La penna degli Altri 17/09/2011 12:08
Luis Enrique: «Io non cambio, la società mi sostiene ma so che contano i risultati»
In queste due frasi c'è il (poco) passato, il presente e il (forse molto) futuro di Luis Enrique Martinez Garcia sulla panchina della Roma, anche se finora siamo a due sconfitte e un pareggio.
C'è la consapevolezza della precarietà: «Dipendiamo tutti dai risultati. Non mi meraviglia sentire di panchine in bilico dopo una giornata, in Spagna è lo stesso». Ma c'è anche la rivendicazione del proprio orgoglio, da hidalgo: «Io non sono un integralista, ma voglio fare sempre e solo calcio offensivo, ottenendo risultati attraverso il gioco. Se vedrò una modifica che ci migliora, la adotterò. Ma ad oggi continuo ad avere fiducia nel mio sistema. Credo in questo modello, è per questo che mi hanno scelto e non cambierò idea dopo 3-4 partite storte».
Il modulo è il 4-3-3, l'idea di calcio passa attraverso il possesso palla e la formazione iniziale è sempre e solo nella testa di Luis Enrique, che la comunica ai giocatori due ore prima della partita. Quella di stasera ha parecchie incognite, le principali in attacco: accanto a Totti possono esserci Bojan e Borriello oppure Borini e Osvaldo. È possibile, anzi probabile, che nei 90' si possano vedere tutti e cinque (non insieme) perché gli attaccanti sono i primi a cui l'asturiano chiede un'intensità totale di pressing.

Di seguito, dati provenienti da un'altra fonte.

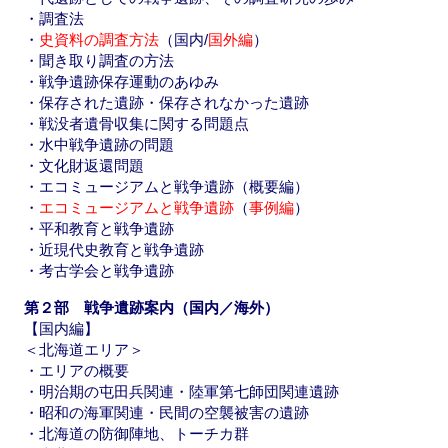
・調査法
・
史資料の調査方法
（国内/
国外編
）
・聞き取り調査の方法
・戦争遺跡保存運動のあゆみ
・保存された遺跡・保存されなかった遺跡
・戦没者遺骨収集に関する問題点
・水中戦争遺跡の問題
・文化財返還問題
・エコミュージアムと戦争遺跡（概要編）
・
エコミュージアムと戦争遺跡
（
事例編
）
・平和教育と戦争遺跡
・近現代史教育と戦争遺跡
・考古学会と戦争遺跡
第２部 戦争遺跡案内（国内／海外）
【国内編】
＜北海道エリア＞
・エリアの概要
・明治期の屯田兵関連・陸軍第七師団関連遺跡
・昭和の海軍関連・民間の空襲被害の遺跡
・北海道の防御陣地、トーチカ群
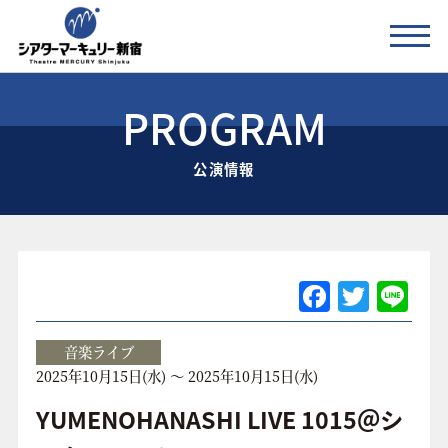
PROGRAM
公演情報
公演情報
お知らせ
劇場の紹介
ご利用料金
F
T
Li
a
w
n
アクセス
c
itt
e
音楽ライブ
2025年10月15日(水) ～ 2025年10月15日(水)
e
er
協賛企業 / 運営会社
b
YUMENOHANASHI LIVE 1015＠シ
お問い合わせ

La squadra non sarà fatta in funzione dell'avversario (Ranieri, invece, la schierava quasi sempre «a specchio») anche se i compiti dei giocatori cambieranno un po' a seconda dell'avversario che affrontano: «Io scelgo l'11 che ritengo migliore, a prescindere da chi ho di fronte. Non scelgo in base alle decisioni del rivale, ma poi devo dare delle indicazioni precise: cambia se gioca un giocatore molto rapido o lento in difesa, o se in attacco c'è un bomber o un esterno. Conta se l'avversario ha la difesa a 3 o a 4, perché cambia il modo di muoversi, di fare pressing».
Il rispetto per Gasperini è totale: «Per lui parla la sua carriera». La domanda sul perché, allora, l'Inter stia stentando in questo modo viene respinta al mittente: «Ho già abbastanza problemi miei per occuparmi di quelli dell'avversario. L'Inter è una squadra di grande livello: ha vinto la Champions League, ha ottimi giocatori e sarà un importante test per vedere se siamo cresciuti. È una partita difficile per entrambi, visto che non abbiamo iniziato nel modo migliore. La squadra che vince avrà un incremento della propria fiducia. Penso e spero che la mia squadra farà un grande lavoro, anche se è difficile: ho guardato le statistiche e la Roma a Milano ha perso 6 delle ultime 10 partite contro l'Inter e ne ha pareggiate 3. Però andiamo a san Siro con la fiducia di fare una bella partita e, magari, finire con una vittoria».
In realtà, i numeri dicono: 5 sconfitte, 4 pareggi e una sola vittoria: l'1-0 con gol di De Rossi nella Supercoppa italiana del 19 agosto 2007. L'ultima vittoria in campionato risale invece al 18 aprile 2007: 3-1 con gol di Perrotta, Totti e Cassetti. Quel giorno, l'Inter di Roberto Mancini poteva conquistare aritmeticamente lo scudetto, che arrivò invece quattro giorni dopo a Siena. E stasera, per la Roma, ci vorrebbe un altro scherzetto di quel genere.